• **TASKS**:
A – Determine whether each of the following statements agrees with the text on defining the interesting region. Answer yes or no for each, and quote the deciding words from the text exactly. (i) A label of "1" indicates that a design solution is nonfeasible. (ii) The K-means clustering algorithm divides the randomly distributed points into k clusters. (iii) The feasible status of the pseudo points is determined by evaluating the computationally expensive constraints.
B – Extend the text on defining the interesting region by one paragraph, starting after its final sentence.

• **EXERCISE TEXT**:
■ ■ ■

The definition of the interesting region

Considering an example with \(m\) dimension input, the training set is \({\text{S}}\) in the input space \(X \in R^{d}\) and the output space is \(Y \in \left\{ {0,1} \right\}\). The “0” means the design solution is nonfeasible while “1” denotes that the design solution is feasible. The training set is \(S = (X,Y) \in X \times Y\) where X is the input variable and consists of \(n\) sample points represented as vectors \(\left\{ {\varvec{x}_{{\text{1}}} ,\varvec{x}_{{\text{2}}} {\text{,}}...{\text{,}}\varvec{x}_{{\text{n}}} } \right\}\). The PNN classification model \(h\) is defined as \(y = h(\varvec{x})\) which predicts the label of the design solution \(\varvec{x}\).

To determine the interesting region in the whole design space, a set of points randomly distributed in the design space is generated. Then K-means clustering algorithm is introduced to divide these points into \(k\) clusters, which can be expressed as

$$[X_{1} ^{T} ,X_{2} ^{T} ,...,X_{k} ^{T} ]^{T} = X.$$
(7)

Then, the labels of points in each cluster are predicted using the current PNN. These points are termed pseudo points as their actual feasible status is not analyzed by evaluating the computational expensive constraints. According to the definition of interesting regions, once the predicted labels in each cluster are obtained, the coarse interesting region is located.

■ ■ ■

• **DATA FOR REVIEW**:
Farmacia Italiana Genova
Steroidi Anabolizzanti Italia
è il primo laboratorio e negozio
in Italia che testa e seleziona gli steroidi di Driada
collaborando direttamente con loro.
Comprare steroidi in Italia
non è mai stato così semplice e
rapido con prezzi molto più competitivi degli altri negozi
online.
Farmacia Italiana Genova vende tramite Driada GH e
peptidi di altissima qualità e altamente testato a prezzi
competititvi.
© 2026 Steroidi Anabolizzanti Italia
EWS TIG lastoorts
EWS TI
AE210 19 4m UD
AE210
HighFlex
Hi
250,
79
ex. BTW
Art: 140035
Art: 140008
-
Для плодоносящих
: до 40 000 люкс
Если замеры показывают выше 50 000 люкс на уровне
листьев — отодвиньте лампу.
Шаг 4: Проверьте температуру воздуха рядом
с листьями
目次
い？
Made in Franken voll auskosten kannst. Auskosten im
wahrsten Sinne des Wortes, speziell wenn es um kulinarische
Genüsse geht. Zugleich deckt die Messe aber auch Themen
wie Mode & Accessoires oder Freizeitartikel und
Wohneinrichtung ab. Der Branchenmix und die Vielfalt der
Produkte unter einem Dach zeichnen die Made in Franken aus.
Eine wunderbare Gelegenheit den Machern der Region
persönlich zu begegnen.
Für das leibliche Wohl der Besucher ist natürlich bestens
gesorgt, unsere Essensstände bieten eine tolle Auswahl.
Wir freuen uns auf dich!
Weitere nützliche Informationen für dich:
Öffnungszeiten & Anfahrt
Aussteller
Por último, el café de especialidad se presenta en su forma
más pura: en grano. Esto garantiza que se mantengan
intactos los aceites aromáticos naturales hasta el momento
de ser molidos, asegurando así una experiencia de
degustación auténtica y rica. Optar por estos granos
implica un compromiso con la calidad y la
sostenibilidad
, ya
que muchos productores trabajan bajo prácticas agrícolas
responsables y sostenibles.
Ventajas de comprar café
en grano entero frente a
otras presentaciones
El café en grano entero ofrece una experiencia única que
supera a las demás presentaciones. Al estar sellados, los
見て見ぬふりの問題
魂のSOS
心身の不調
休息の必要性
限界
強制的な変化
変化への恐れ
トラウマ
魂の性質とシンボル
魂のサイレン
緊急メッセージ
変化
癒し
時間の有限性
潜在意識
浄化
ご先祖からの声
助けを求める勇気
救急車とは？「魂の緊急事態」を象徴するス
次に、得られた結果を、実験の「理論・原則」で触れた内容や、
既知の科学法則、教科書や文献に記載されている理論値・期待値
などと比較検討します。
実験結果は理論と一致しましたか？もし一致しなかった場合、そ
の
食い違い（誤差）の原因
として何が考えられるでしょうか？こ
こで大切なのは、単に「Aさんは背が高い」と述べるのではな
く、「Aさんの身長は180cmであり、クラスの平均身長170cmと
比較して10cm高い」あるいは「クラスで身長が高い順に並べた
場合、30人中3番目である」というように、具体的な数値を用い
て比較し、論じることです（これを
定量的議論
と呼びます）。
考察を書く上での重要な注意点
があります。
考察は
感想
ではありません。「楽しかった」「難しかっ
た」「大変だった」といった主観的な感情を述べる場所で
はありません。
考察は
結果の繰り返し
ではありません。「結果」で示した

■ ■ ■

• **TASK ANSWERS**:
A –
(i) No: "“1” denotes that the design solution is feasible."
(ii) Yes: "K-means clustering algorithm is introduced to divide these points into \(k\) clusters"
(iii) No: "their actual feasible status is not analyzed by evaluating the computational expensive constraints"

B –
3.4 The refined interesting region

It is important to point out that the scope and numbers of the interesting region are heavily dependent on the distribution of the pseudo points. Therefore, it is necessary to refine the coarse interesting region, aiming to shrinking the interesting region and focusing more on the constraint boundary. A set of points, in which the number of points is smaller than that in the first round are generated in the coarse interesting regions. To distinguish these points and those in the first round, the points in this stage are termed as refined-pseudo points as they have a higher probability to locate into the neighborhood of the constraint boundary. These points are divided into \(l\) clusters and the feasible status of points in each cluster is predicted using the current PNN. The same as in determining the coarse interesting region, if the predicted labels of points in one cluster are different, then this cluster is a cluster of interest and this area is defined as a refined interesting region.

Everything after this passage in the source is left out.